🤖 AI Summary
This work addresses the vulnerability of prompt-based intellectual property in large language model (LLM) agents, which can be easily stolen in untrusted environments and reused across models, leading to economic losses. To counter this, the authors propose an active, runtime-effective prompt protection mechanism that anchors semantic meaning through code-like symbols and injects functionality-preserving noise guided by feedback from the target model. The resulting obfuscated prompts are effective only on the designated LLM and resist cross-model portability. This approach is the first to simultaneously satisfy four critical requirements: proactiveness, runtime protection, usability, and non-portability. Extensive experiments demonstrate that the method significantly reduces prompt transferability across diverse agent systems, datasets, and base models while preserving performance on the target model and exhibiting robustness against adaptive attacks.
📝 Abstract
LLM agents rely on prompts to implement task-specific capabilities based on foundation LLMs, making agent prompts valuable intellectual property. However, in untrusted deployments, adversaries can copy and reuse these prompts with other proprietary LLMs, causing economic losses. To protect these prompts, we identify four key challenges: proactivity, runtime protection, usability, and non-portability that existing approaches fail to address.
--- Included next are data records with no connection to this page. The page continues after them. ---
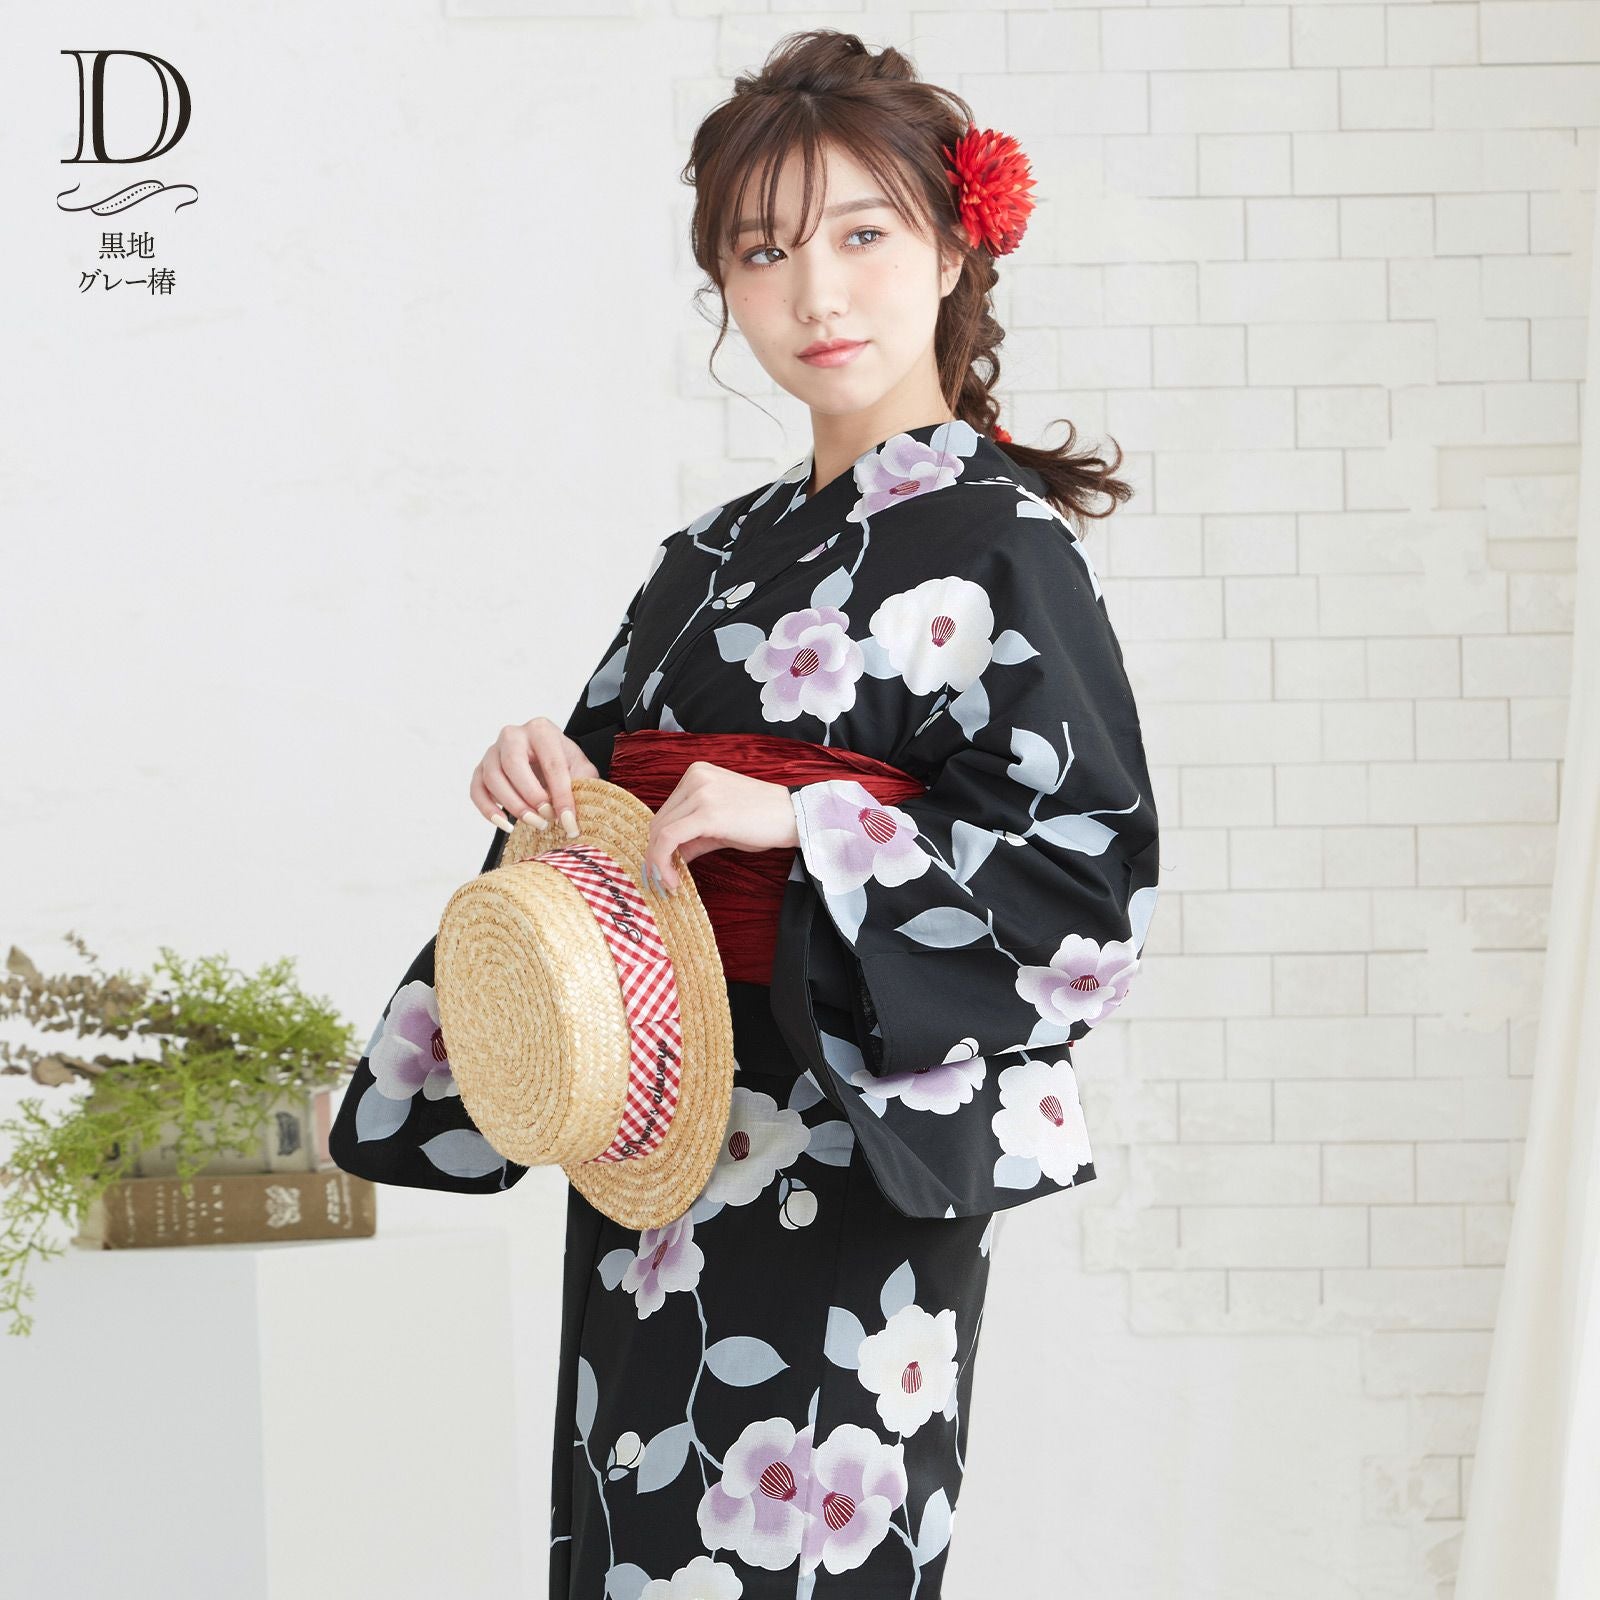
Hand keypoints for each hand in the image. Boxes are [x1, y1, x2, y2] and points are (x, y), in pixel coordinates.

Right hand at [469, 717, 596, 837]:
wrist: (546, 757)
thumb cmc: (562, 761)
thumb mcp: (580, 768)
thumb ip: (582, 786)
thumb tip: (573, 818)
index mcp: (541, 730)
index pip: (551, 763)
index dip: (561, 795)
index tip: (568, 820)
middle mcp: (513, 736)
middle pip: (513, 765)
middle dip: (531, 796)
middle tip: (547, 817)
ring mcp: (493, 751)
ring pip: (493, 778)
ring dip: (513, 805)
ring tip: (534, 822)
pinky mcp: (481, 768)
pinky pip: (477, 790)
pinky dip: (488, 810)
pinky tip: (505, 824)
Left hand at [644, 761, 800, 892]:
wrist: (795, 817)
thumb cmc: (763, 821)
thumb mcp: (721, 825)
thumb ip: (693, 837)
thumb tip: (670, 859)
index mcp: (697, 774)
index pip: (665, 812)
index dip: (657, 844)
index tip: (660, 869)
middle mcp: (694, 778)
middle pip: (659, 822)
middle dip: (655, 855)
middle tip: (662, 882)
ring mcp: (700, 792)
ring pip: (659, 831)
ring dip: (658, 863)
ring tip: (669, 884)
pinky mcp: (706, 812)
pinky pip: (669, 838)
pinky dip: (663, 862)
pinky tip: (673, 880)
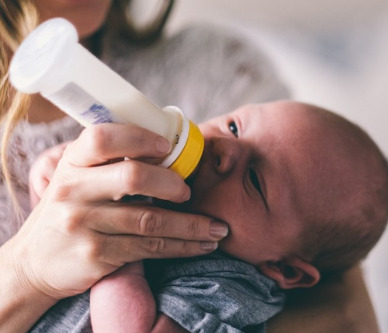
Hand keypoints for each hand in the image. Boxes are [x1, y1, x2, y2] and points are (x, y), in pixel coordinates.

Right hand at [5, 124, 226, 299]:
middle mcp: (74, 190)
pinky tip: (202, 245)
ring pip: (151, 219)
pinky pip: (150, 247)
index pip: (103, 138)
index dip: (140, 138)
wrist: (35, 262)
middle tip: (189, 192)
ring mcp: (84, 224)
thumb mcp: (77, 179)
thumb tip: (167, 146)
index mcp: (73, 163)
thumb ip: (109, 163)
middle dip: (172, 184)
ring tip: (218, 228)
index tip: (167, 147)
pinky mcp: (97, 254)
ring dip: (193, 225)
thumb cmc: (69, 211)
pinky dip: (183, 246)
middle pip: (134, 177)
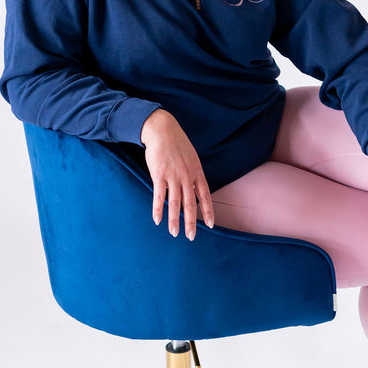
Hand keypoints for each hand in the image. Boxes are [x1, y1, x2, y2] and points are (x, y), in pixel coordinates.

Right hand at [141, 109, 213, 239]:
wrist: (162, 130)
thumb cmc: (176, 143)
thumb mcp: (191, 157)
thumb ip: (192, 173)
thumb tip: (192, 188)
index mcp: (197, 172)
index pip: (205, 196)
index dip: (208, 211)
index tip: (210, 224)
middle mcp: (187, 176)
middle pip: (191, 204)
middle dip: (191, 222)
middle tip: (191, 236)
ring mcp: (173, 176)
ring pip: (175, 203)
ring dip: (174, 220)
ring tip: (174, 233)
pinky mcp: (159, 175)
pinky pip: (159, 196)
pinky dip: (158, 210)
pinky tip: (157, 220)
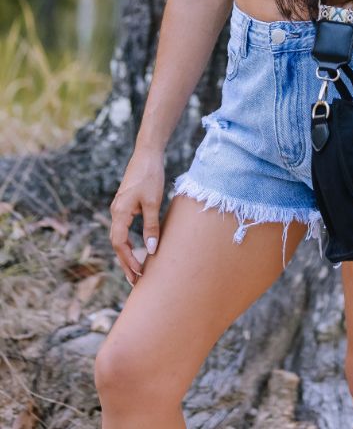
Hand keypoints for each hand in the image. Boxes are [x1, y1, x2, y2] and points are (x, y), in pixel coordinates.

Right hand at [109, 149, 164, 287]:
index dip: (128, 261)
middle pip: (117, 243)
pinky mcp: (126, 204)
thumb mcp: (153, 202)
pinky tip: (138, 248)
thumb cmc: (151, 176)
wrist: (148, 154)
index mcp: (120, 212)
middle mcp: (116, 211)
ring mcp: (120, 207)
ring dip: (127, 253)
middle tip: (135, 281)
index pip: (120, 244)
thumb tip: (151, 249)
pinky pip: (124, 228)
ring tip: (137, 270)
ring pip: (120, 236)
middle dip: (126, 262)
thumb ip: (151, 226)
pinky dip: (129, 242)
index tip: (138, 274)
We present PragLocker, a prompt protection scheme that satisfies these requirements. PragLocker constructs function-preserving obfuscated prompts by anchoring semantics with code symbols and then using target-model feedback to inject noise, yielding prompts that only work on the target LLM. Experiments across multiple agent systems, datasets, and foundation LLMs show that PragLocker substantially reduces cross-LLM portability, maintains target performance, and remains robust against adaptive attackers.